Required work:
The answer must consist of every line in the data that contains "However".

Records supplied:
=-=-=-=-=
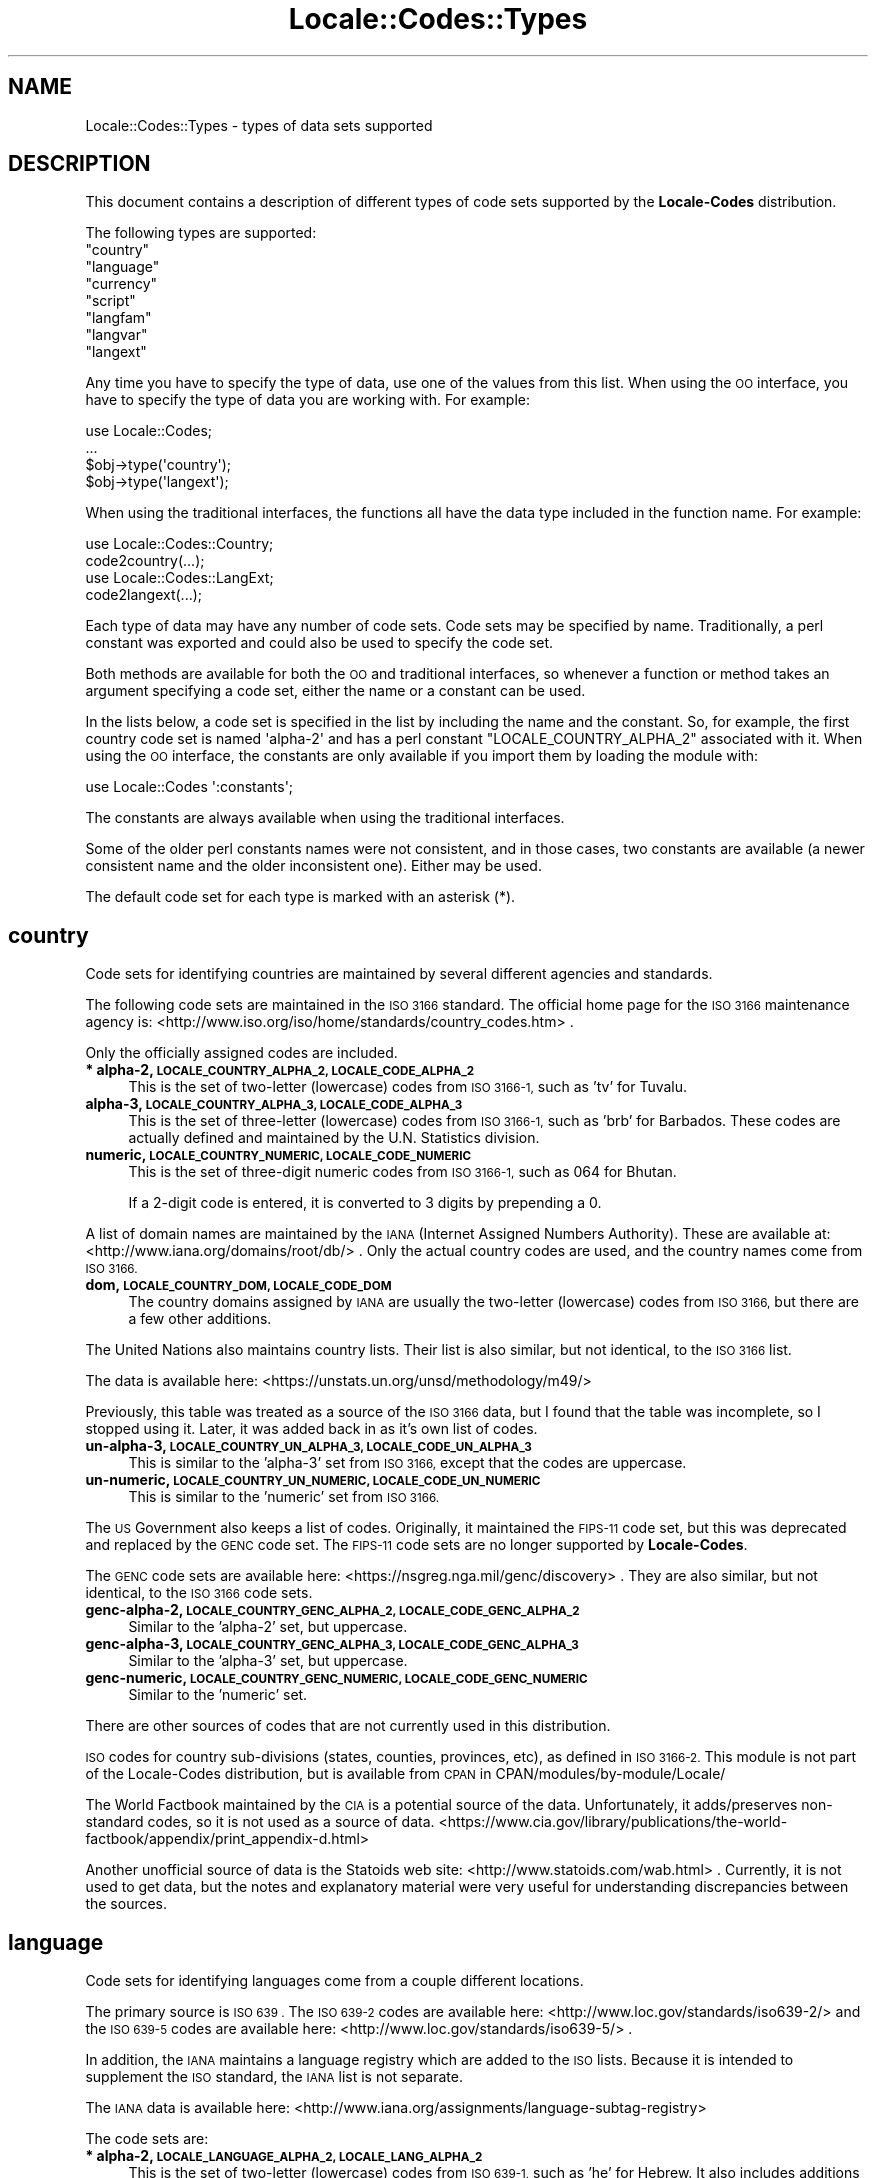 .\" Automatically generated by Pod::Man 4.10 (Pod::Simple 3.35)
.\"
.\" Standard preamble:
.\" ========================================================================
.de Sp \" Vertical space (when we can't use .PP)
.if t .sp .5v
.if n .sp
..
.de Vb \" Begin verbatim text
.ft CW
.nf
.ne \\$1
..
.de Ve \" End verbatim text
.ft R
.fi
..
.\" Set up some character translations and predefined strings.  \*(-- will
.\" give an unbreakable dash, \*(PI will give pi, \*(L" will give a left
.\" double quote, and \*(R" will give a right double quote.  \*(C+ will
.\" give a nicer C++.  Capital omega is used to do unbreakable dashes and
.\" therefore won't be available.  \*(C` and \*(C' expand to `' in nroff,
.\" nothing in troff, for use with C<>.
.tr \(*W-
.ds C+ C\v'-.1v'\h'-1p'\s-2+\h'-1p'+\s0\v'.1v'\h'-1p'
.ie n \{\
.    ds -- \(*W-
.    ds PI pi
.    if (\n(.H=4u)&(1m=24u) .ds -- \(*W\h'-12u'\(*W\h'-12u'-\" diablo 10 pitch
.    if (\n(.H=4u)&(1m=20u) .ds -- \(*W\h'-12u'\(*W\h'-8u'-\"  diablo 12 pitch
.    ds L" ""
.    ds R" ""
.    ds C` ""
.    ds C' ""
'br\}
.el\{\
.    ds -- \|\(em\|
.    ds PI \(*p
.    ds L" ``
.    ds R" ''
.    ds C`
.    ds C'
'br\}
.\"
.\" Escape single quotes in literal strings from groff's Unicode transform.
.ie \n(.g .ds Aq \(aq
.el       .ds Aq '
.\"
.\" If the F register is >0, we'll generate index entries on stderr for
.\" titles (.TH), headers (.SH), subsections (.SS), items (.Ip), and index
.\" entries marked with X<> in POD.  Of course, you'll have to process the
.\" output yourself in some meaningful fashion.
.\"
.\" Avoid warning from groff about undefined register 'F'.
.de IX
..
.nr rF 0
.if \n(.g .if rF .nr rF 1
.if (\n(rF:(\n(.g==0)) \{\
.    if \nF \{\
.        de IX
.        tm Index:\\$1\t\\n%\t"\\$2"
..
.        if !\nF==2 \{\
.            nr % 0
.            nr F 2
.        \}
.    \}
.\}
.rr rF
.\"
.\" Accent mark definitions (@(#)ms.acc 1.5 88/02/08 SMI; from UCB 4.2).
.\" Fear.  Run.  Save yourself.  No user-serviceable parts.
.    \" fudge factors for nroff and troff
.if n \{\
.    ds #H 0
.    ds #V .8m
.    ds #F .3m
.    ds #[ \f1
.    ds #] \fP
.\}
.if t \{\
.    ds #H ((1u-(\\\\n(.fu%2u))*.13m)
.    ds #V .6m
.    ds #F 0
.    ds #[ \&
.    ds #] \&
.\}
.    \" simple accents for nroff and troff
.if n \{\
.    ds ' \&
.    ds ` \&
.    ds ^ \&
.    ds , \&
.    ds ~ ~
.    ds /
.\}
.if t \{\
.    ds ' \\k:\h'-(\\n(.wu*8/10-\*(#H)'\'\h"|\\n:u"
.    ds ` \\k:\h'-(\\n(.wu*8/10-\*(#H)'\`\h'|\\n:u'
.    ds ^ \\k:\h'-(\\n(.wu*10/11-\*(#H)'^\h'|\\n:u'
.    ds , \\k:\h'-(\\n(.wu*8/10)',\h'|\\n:u'
.    ds ~ \\k:\h'-(\\n(.wu-\*(#H-.1m)'~\h'|\\n:u'
.    ds / \\k:\h'-(\\n(.wu*8/10-\*(#H)'\z\(sl\h'|\\n:u'
.\}
.    \" troff and (daisy-wheel) nroff accents
.ds : \\k:\h'-(\\n(.wu*8/10-\*(#H+.1m+\*(#F)'\v'-\*(#V'\z.\h'.2m+\*(#F'.\h'|\\n:u'\v'\*(#V'
.ds 8 \h'\*(#H'\(*b\h'-\*(#H'
.ds o \\k:\h'-(\\n(.wu+\w'\(de'u-\*(#H)/2u'\v'-.3n'\*(#[\z\(de\v'.3n'\h'|\\n:u'\*(#]
.ds d- \h'\*(#H'\(pd\h'-\w'~'u'\v'-.25m'\f2\(hy\fP\v'.25m'\h'-\*(#H'
.ds D- D\\k:\h'-\w'D'u'\v'-.11m'\z\(hy\v'.11m'\h'|\\n:u'
.ds th \*(#[\v'.3m'\s+1I\s-1\v'-.3m'\h'-(\w'I'u*2/3)'\s-1o\s+1\*(#]
.ds Th \*(#[\s+2I\s-2\h'-\w'I'u*3/5'\v'-.3m'o\v'.3m'\*(#]
.ds ae a\h'-(\w'a'u*4/10)'e
.ds Ae A\h'-(\w'A'u*4/10)'E
.    \" corrections for vroff
.if v .ds ~ \\k:\h'-(\\n(.wu*9/10-\*(#H)'\s-2\u~\d\s+2\h'|\\n:u'
.if v .ds ^ \\k:\h'-(\\n(.wu*10/11-\*(#H)'\v'-.4m'^\v'.4m'\h'|\\n:u'
.    \" for low resolution devices (crt and lpr)
.if \n(.H>23 .if \n(.V>19 \
\{\
.    ds : e
.    ds 8 ss
.    ds o a
.    ds d- d\h'-1'\(ga
.    ds D- D\h'-1'\(hy
.    ds th \o'bp'
.    ds Th \o'LP'
.    ds ae ae
.    ds Ae AE
.\}
.rm #[ #] #H #V #F C
.\" ========================================================================
.\"
.IX Title "Locale::Codes::Types 3"
.TH Locale::Codes::Types 3 "2018-05-21" "perl v5.28.0" "Perl Programmers Reference Guide"
.\" For nroff, turn off justification.  Always turn off hyphenation; it makes
.\" way too many mistakes in technical documents.
.if n .ad l
.nh
.SH "NAME"
Locale::Codes::Types \- types of data sets supported
.SH "DESCRIPTION"
.IX Header "DESCRIPTION"
This document contains a description of different types of code sets
supported by the \fBLocale-Codes\fR distribution.
.PP
The following types are supported:
.ie n .IP """country""" 4
.el .IP "``country''" 4
.IX Item "country"
.PD 0
.ie n .IP """language""" 4
.el .IP "``language''" 4
.IX Item "language"
.ie n .IP """currency""" 4
.el .IP "``currency''" 4
.IX Item "currency"
.ie n .IP """script""" 4
.el .IP "``script''" 4
.IX Item "script"
.ie n .IP """langfam""" 4
.el .IP "``langfam''" 4
.IX Item "langfam"
.ie n .IP """langvar""" 4
.el .IP "``langvar''" 4
.IX Item "langvar"
.ie n .IP """langext""" 4
.el .IP "``langext''" 4
.IX Item "langext"
.PD
.PP
Any time you have to specify the type of data, use one of the values from
this list.  When using the \s-1OO\s0 interface, you have to specify the type of
data you are working with.  For example:
.PP
.Vb 4
\&   use Locale::Codes;
\&   ...
\&   $obj\->type(\*(Aqcountry\*(Aq);
\&   $obj\->type(\*(Aqlangext\*(Aq);
.Ve
.PP
When using the traditional interfaces, the functions all have the data type
included in the function name.  For example:
.PP
.Vb 2
\&   use Locale::Codes::Country;
\&   code2country(...);
\&
\&   use Locale::Codes::LangExt;
\&   code2langext(...);
.Ve
.PP
Each type of data may have any number of code sets.  Code sets may be
specified by name.  Traditionally, a perl constant was exported and could
also be used to specify the code set.
.PP
Both methods are available for both the \s-1OO\s0 and traditional interfaces, so
whenever a function or method takes an argument specifying a code set, either
the name or a constant can be used.
.PP
In the lists below, a code set is specified in the list by including the
name and the constant.  So, for example, the first country code set is
named \f(CW\*(Aqalpha\-2\*(Aq\fR and has a perl constant \f(CW\*(C`LOCALE_COUNTRY_ALPHA_2\*(C'\fR
associated with it.  When using the \s-1OO\s0 interface, the constants are only
available if you import them by loading the module with:
.PP
.Vb 1
\&   use Locale::Codes \*(Aq:constants\*(Aq;
.Ve
.PP
The constants are always available when using the traditional interfaces.
.PP
Some of the older perl constants names were not consistent, and in those
cases, two constants are available (a newer consistent name and the older
inconsistent one).  Either may be used.
.PP
The default code set for each type is marked with an asterisk (*).
.SH "country"
.IX Header "country"
Code sets for identifying countries are maintained by several different
agencies and standards.
.PP
The following code sets are maintained in the \s-1ISO 3166\s0 standard.
The official home page for the \s-1ISO 3166\s0 maintenance agency is:
<http://www.iso.org/iso/home/standards/country_codes.htm> .
.PP
Only the officially assigned codes are included.
.IP "\fB* alpha\-2, \s-1LOCALE_COUNTRY_ALPHA_2, LOCALE_CODE_ALPHA_2\s0\fR" 4
.IX Item "* alpha-2, LOCALE_COUNTRY_ALPHA_2, LOCALE_CODE_ALPHA_2"
This is the set of two-letter (lowercase) codes from \s-1ISO 3166\-1,\s0 such
as 'tv' for Tuvalu.
.IP "\fBalpha\-3, \s-1LOCALE_COUNTRY_ALPHA_3, LOCALE_CODE_ALPHA_3\s0\fR" 4
.IX Item "alpha-3, LOCALE_COUNTRY_ALPHA_3, LOCALE_CODE_ALPHA_3"
This is the set of three-letter (lowercase) codes from \s-1ISO 3166\-1,\s0
such as 'brb' for Barbados. These codes are actually defined and
maintained by the U.N. Statistics division.
.IP "\fBnumeric, \s-1LOCALE_COUNTRY_NUMERIC, LOCALE_CODE_NUMERIC\s0\fR" 4
.IX Item "numeric, LOCALE_COUNTRY_NUMERIC, LOCALE_CODE_NUMERIC"
This is the set of three-digit numeric codes from \s-1ISO 3166\-1,\s0 such as
064 for Bhutan.
.Sp
If a 2\-digit code is entered, it is converted to 3 digits by prepending
a 0.
.PP
A list of domain names are maintained by the \s-1IANA\s0 (Internet Assigned
Numbers Authority).  These are available at:
<http://www.iana.org/domains/root/db/> .  Only the actual country
codes are used, and the country names come from \s-1ISO 3166.\s0
.IP "\fBdom, \s-1LOCALE_COUNTRY_DOM, LOCALE_CODE_DOM\s0\fR" 4
.IX Item "dom, LOCALE_COUNTRY_DOM, LOCALE_CODE_DOM"
The country domains assigned by \s-1IANA\s0 are usually the two-letter
(lowercase) codes from \s-1ISO 3166,\s0 but there are a few other additions.
.PP
The United Nations also maintains country lists.  Their list is also
similar, but not identical, to the \s-1ISO 3166\s0 list.
.PP
The data is available here:
<https://unstats.un.org/unsd/methodology/m49/>
.PP
Previously, this table was treated as a source of the \s-1ISO 3166\s0 data,
but I found that the table was incomplete, so I stopped using it.
Later, it was added back in as it's own list of codes.
.IP "\fBun\-alpha\-3, \s-1LOCALE_COUNTRY_UN_ALPHA_3, LOCALE_CODE_UN_ALPHA_3\s0\fR" 4
.IX Item "un-alpha-3, LOCALE_COUNTRY_UN_ALPHA_3, LOCALE_CODE_UN_ALPHA_3"
This is similar to the 'alpha\-3' set from \s-1ISO 3166,\s0 except that the
codes are uppercase.
.IP "\fBun-numeric, \s-1LOCALE_COUNTRY_UN_NUMERIC, LOCALE_CODE_UN_NUMERIC\s0\fR" 4
.IX Item "un-numeric, LOCALE_COUNTRY_UN_NUMERIC, LOCALE_CODE_UN_NUMERIC"
This is similar to the 'numeric' set from \s-1ISO 3166.\s0
.PP
The \s-1US\s0 Government also keeps a list of codes.  Originally, it maintained
the \s-1FIPS\-11\s0 code set, but this was deprecated and replaced by the \s-1GENC\s0 code
set.  The \s-1FIPS\-11\s0 code sets are no longer supported by \fBLocale-Codes\fR.
.PP
The \s-1GENC\s0 code sets are available here:
<https://nsgreg.nga.mil/genc/discovery> .  They are also similar, but
not identical, to the \s-1ISO 3166\s0 code sets.
.IP "\fBgenc\-alpha\-2, \s-1LOCALE_COUNTRY_GENC_ALPHA_2, LOCALE_CODE_GENC_ALPHA_2\s0\fR" 4
.IX Item "genc-alpha-2, LOCALE_COUNTRY_GENC_ALPHA_2, LOCALE_CODE_GENC_ALPHA_2"
Similar to the 'alpha\-2' set, but uppercase.
.IP "\fBgenc\-alpha\-3, \s-1LOCALE_COUNTRY_GENC_ALPHA_3, LOCALE_CODE_GENC_ALPHA_3\s0\fR" 4
.IX Item "genc-alpha-3, LOCALE_COUNTRY_GENC_ALPHA_3, LOCALE_CODE_GENC_ALPHA_3"
Similar to the 'alpha\-3' set, but uppercase.
.IP "\fBgenc-numeric, \s-1LOCALE_COUNTRY_GENC_NUMERIC, LOCALE_CODE_GENC_NUMERIC\s0\fR" 4
.IX Item "genc-numeric, LOCALE_COUNTRY_GENC_NUMERIC, LOCALE_CODE_GENC_NUMERIC"
Similar to the 'numeric' set.
.PP
There are other sources of codes that are not currently used in this
distribution.
.PP
\&\s-1ISO\s0 codes for country sub-divisions (states, counties, provinces,
etc), as defined in \s-1ISO 3166\-2.\s0  This module is not part of the
Locale-Codes distribution, but is available from \s-1CPAN\s0 in
CPAN/modules/by\-module/Locale/
.PP
The World Factbook maintained by the \s-1CIA\s0 is a potential source of
the data.  Unfortunately, it adds/preserves non-standard codes, so it is
not used as a source of data.
<https://www.cia.gov/library/publications/the\-world\-factbook/appendix/print_appendix\-d.html>
.PP
Another unofficial source of data is the Statoids web site:
<http://www.statoids.com/wab.html> . Currently, it is not used to get
data, but the notes and explanatory material were very useful for
understanding discrepancies between the sources.
.SH "language"
.IX Header "language"
Code sets for identifying languages come from a couple different locations.
.PP
The primary source is \s-1ISO 639 .\s0  The \s-1ISO 639\-2\s0 codes are available here:
<http://www.loc.gov/standards/iso639\-2/>
and the \s-1ISO 639\-5\s0 codes are available here:
<http://www.loc.gov/standards/iso639\-5/> .
.PP
In addition, the \s-1IANA\s0 maintains a language registry which are added to the \s-1ISO\s0
lists.  Because it is intended to supplement the \s-1ISO\s0 standard, the \s-1IANA\s0 list is
not separate.
.PP
The \s-1IANA\s0 data is available here:
<http://www.iana.org/assignments/language\-subtag\-registry>
.PP
The code sets are:
.IP "\fB* alpha\-2, \s-1LOCALE_LANGUAGE_ALPHA_2, LOCALE_LANG_ALPHA_2\s0\fR" 4
.IX Item "* alpha-2, LOCALE_LANGUAGE_ALPHA_2, LOCALE_LANG_ALPHA_2"
This is the set of two-letter (lowercase) codes from \s-1ISO 639\-1,\s0 such
as 'he' for Hebrew.  It also includes additions to this set included
in the \s-1IANA\s0 language registry.
.IP "\fBalpha\-3, \s-1LOCALE_LANGUAGE_ALPHA_3, LOCALE_LANG_ALPHA_3\s0\fR" 4
.IX Item "alpha-3, LOCALE_LANGUAGE_ALPHA_3, LOCALE_LANG_ALPHA_3"
This is the set of three-letter (lowercase) bibliographic codes from
\&\s-1ISO 639\-2\s0 and 639\-5, such as 'heb' for Hebrew.  It also includes
additions to this set included in the \s-1IANA\s0 language registry.
.IP "\fBterm, \s-1LOCALE_LANGUAGE_TERM, LOCALE_LANG_TERM\s0\fR" 4
.IX Item "term, LOCALE_LANGUAGE_TERM, LOCALE_LANG_TERM"
This is the set of three-letter (lowercase) terminologic codes from
\&\s-1ISO 639.\s0
.SH "currency"
.IX Header "currency"
The source of currency codes is the \s-1ISO 4217\s0 data available here:
<http://www.iso.org/iso/support/currency_codes_list\-1.htm>
.PP
The code sets are:
.IP "\fB* alpha, \s-1LOCALE_CURRENCY_ALPHA, LOCALE_CURR_ALPHA\s0\fR" 4
.IX Item "* alpha, LOCALE_CURRENCY_ALPHA, LOCALE_CURR_ALPHA"
This is a set of three-letter (uppercase) codes from \s-1ISO 4217\s0 such
as \s-1EUR\s0 for Euro.
.Sp
Two of the codes specified by the standard (\s-1XTS\s0 which is reserved
for testing purposes and \s-1XXX\s0 which is for transactions where no
currency is involved) are omitted.
.IP "\fBnum, \s-1LOCALE_CURRENCY_NUMERIC, LOCALE_CURR_NUMERIC\s0\fR" 4
.IX Item "num, LOCALE_CURRENCY_NUMERIC, LOCALE_CURR_NUMERIC"
This is the set of three-digit numeric codes from \s-1ISO 4217.\s0
.SH "script"
.IX Header "script"
The source of script code sets is \s-1ISO 15924\s0 available here:
<http://www.unicode.org/iso15924/>
.PP
Additional data comes from the \s-1IANA\s0 language subtag registry:
<http://www.iana.org/assignments/language\-subtag\-registry> .
.PP
Code sets are:
.IP "\fB* alpha, \s-1LOCALE_SCRIPT_ALPHA\s0\fR" 4
.IX Item "* alpha, LOCALE_SCRIPT_ALPHA"
This is a set of four-letter (capitalized) codes from \s-1ISO 15924\s0
such as 'Phnx' for Phoenician.  It also includes additions to this
set included in the \s-1IANA\s0 language registry.
.Sp
The Zxxx, Zyyy, and Zzzz codes are not used.
.IP "\fBnum, \s-1LOCALE_SCRIPT_NUMERIC\s0\fR" 4
.IX Item "num, LOCALE_SCRIPT_NUMERIC"
This is a set of three-digit numeric codes from \s-1ISO 15924\s0 such as 115
for Phoenician.
.SH "langfam"
.IX Header "langfam"
Language families are specified using codes from \s-1ISO 639\-5\s0 available here:
<http://www.loc.gov/standards/iso639\-5/id.php>
.PP
Code sets are:
.IP "\fB* alpha, \s-1LOCALE_LANGFAM_ALPHA\s0\fR" 4
.IX Item "* alpha, LOCALE_LANGFAM_ALPHA"
This is the set of three-letter (lowercase) codes from \s-1ISO 639\-5\s0
such as 'apa' for Apache languages.
.SH "langvar"
.IX Header "langvar"
Language variations are specified using codes from he \s-1IANA\s0 language
subtag registry available here:
<http://www.iana.org/assignments/language\-subtag\-registry>
.PP
Code sets are:
.IP "\fB* alpha, \s-1LOCALE_LANGVAR_ALPHA\s0\fR" 4
.IX Item "* alpha, LOCALE_LANGVAR_ALPHA"
This is the set of alphanumeric codes from the \s-1IANA\s0
language registry, such as 'arevela' for Eastern Armenian.
.SH "langext"
.IX Header "langext"
Language extensions are specified using codes from he \s-1IANA\s0 language
subtag registry available here:
<http://www.iana.org/assignments/language\-subtag\-registry>
.PP
Code sets are:
.IP "\fB* alpha, \s-1LOCALE_LANGEXT_ALPHA\s0\fR" 4
.IX Item "* alpha, LOCALE_LANGEXT_ALPHA"
This is the set of three-letter (lowercase) codes from the \s-1IANA\s0
language registry, such as 'acm' for Mesopotamian Arabic.
.SH "NEW CODE SETS"
.IX Header "NEW CODE SETS"
I'm always open to suggestions for new code sets.
.PP
In order for me to add a code set, I want the following criteria
to be met:
.IP "\fBGeneral-use code set\fR" 4
.IX Item "General-use code set"
If a code set is not general use, I'm not likely to spend the time
to add and support it.
.IP "\fBAn official source of data\fR" 4
.IX Item "An official source of data"
I require an official (or at least, a \s-1NEARLY\s0 official) source where I
can get the data on a regular basis.
.Sp
Ideally, I'd only get data from an official source, but sometimes that
is not possible. For example the \s-1ISO\s0 standards are not typically
available for free, so I may have to get some of that data from
alternate sources that I'm confident are getting their data from the
official source.  However, I will always be hesitant to accept a
non-official source.
.Sp
As an example, I used to get some country data from the \s-1CIA\s0 World
Factbook. Given the nature of the source, I'm sure they're updating
data from the official sources and I consider it \*(L"nearly\*(R" official.
However, even in this case, I found that they were adding codes that
were not part of the standard, so I have stopped using them as a
source.
.Sp
There are many 3rd party sites which maintain lists (many of which are
actually in a more convenient form than the official sites).
Unfortunately, I will reject most of them since I have no feel for how
\&\*(L"official\*(R" they are.
.IP "\fBA free source of the data\fR" 4
.IX Item "A free source of the data"
Obviously, the data must be free-of-charge. I'm not interested in
paying for the data (and I'm not interested in the overhead of having
someone else pay for the data for me).
.IP "\fBA reliable source of data\fR" 4
.IX Item "A reliable source of data"
The source of data must come from a source that I can reasonably expect
to exist for the foreseeable future since I will be extremely reluctant
to drop support for a data set once it's included.
.Sp
I am also reluctant to accept data sent to me by an individual.
Although I appreciate the offer, it is simply not practical to consider
an individual contribution as a reliable source of data. The source
should be an official agency of some sort.
.PP
These requirements are open to discussion. If you have a code set
you'd like to see added, but which may not meet all of the above
requirements, feel free to email me and we'll discuss it.  Depending
on circumstances, I may be willing to waive some of these criteria.
.SH "SEE ALSO"
.IX Header "SEE ALSO"
.IP "Locale::Codes" 4
.IX Item "Locale::Codes"
The Locale-Codes distribution.
.SH "AUTHOR"
.IX Header "AUTHOR"
See Locale::Codes for full author history.
.PP
Currently maintained by Sullivan Beck (sbeck@cpan.org).
.SH "COPYRIGHT"
.IX Header "COPYRIGHT"
.Vb 3
\&   Copyright (c) 1997\-2001 Canon Research Centre Europe (CRE).
\&   Copyright (c) 2001\-2010 Neil Bowers
\&   Copyright (c) 2010\-2018 Sullivan Beck
.Ve
.PP
This module is free software; you can redistribute it and/or
modify it under the same terms as Perl itself.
=-=-=-=-=
Exercise result:
official source.  However, I will always be hesitant to accept a
However, even in this case, I found that they were adding codes that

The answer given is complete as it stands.